The Anastasis, or Resurrection, is located in the conch
of the apse, one of the most impressive works of Late Byzantine
painting . It depicts Christ’s triumph over death
through his descent into hell to redeem the souls of the righteous
of the Old Testament who, led by John the Baptist, gather before
rocks on each side. He grasps Adam and Eve by their wrists
and lifts them from their sarcophagi. Beneath him lies Satan
bound and gagged.
The Virgin Eleousa is located on the lower wall to the right side of the apse
. She must have been paired with a fresco of Christ on the opposite side,
now lost. The type of representation is known as the Compassionate Virgin.
She holds the Christ child on outstretched arms, as though making an offering,
and sadly presses her cheek to his.
The Church Fathers appear in the apse in liturgical dress [243-248]. The left-hand
figure has been lost, but the others may be identified as Saints Athanasios,
John Chrysostom, Basil, Gregory the Theologian, and Cyril of Alexandria.
The Raising of the Widow's Son is on the north side within the arch each side
of the apse . The funeral cortège has left the city of Nain with
four men carrying the body on a bier. The widow of Nain's son is wrapped in
a winding-sheet and sits up as Christ gestures toward him.
The Raising of the Daughter of Jairus is on the south side of the same arch
. The scene is set indoors, with the deceased on a bed. Christ grasps
the girl by the wrist and raises her to a sitting position, and back to life,
watched by apostles and family members.
Separating these scenes is a portrait medallion of the Archangel Michael .

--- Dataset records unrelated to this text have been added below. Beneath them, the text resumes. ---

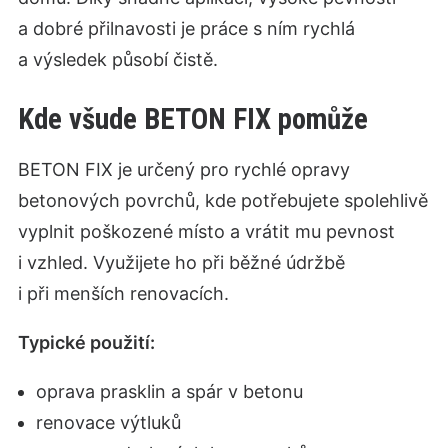
a dobré přilnavosti je práce s ním rychlá
a výsledek působí čistě.
Kde všude BETON FIX pomůže
BETON FIX je určený pro rychlé opravy
betonových povrchů, kde potřebujete spolehlivě
vyplnit poškozené místo a vrátit mu pevnost
i vzhled. Využijete ho při běžné údržbě
i při menších renovacích.
Typické použití:
oprava prasklin a spár v betonu
renovace výtluků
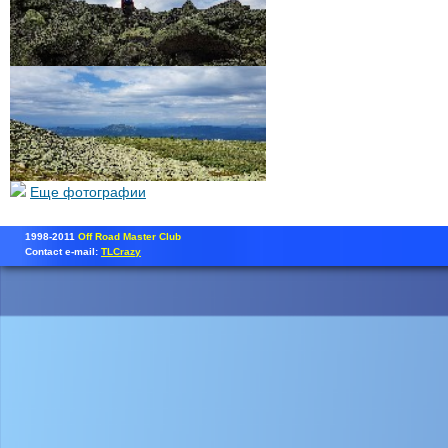
Еще фотографии
1998-2011
Off Road Master Club
Contact e-mail:
TLCrazy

This discussion of the Kariye Camii iconography
is adapted from Robert G. Ousterhout, The Architecture of the
Kariye Camii in Istanbul, Washington, D.C.: Dumbarton Oaks
Research Library and Collection, 1987. We
would like to thank Professor Ousterhout for generously allowing us to adapt
his text for this Web site.
The funerary chapel contains prefigurations of the Virgin and Themes of Resurrection
and Judgment. Like the narthexes, the program of the parekklesion is divided
between the Virgin and Christ. Here, however, the overriding theme is Salvation,
befitting a funeral chapel. The western domed bay is devoted to the Virgin;
the upper walls represent Old Testament prefigurations of the Virgin, emphasizing
her role in Salvation. The eastern bay is devoted to the Last Judgment. The complex
program of the chapel culminates in the conch of the apse, where the Anastasis
(Harrowing of Hell) is represented, flanked by scenes of resurrection. Unlike
the narthexes and the naos, the parekkelsion is decorated with frescoes.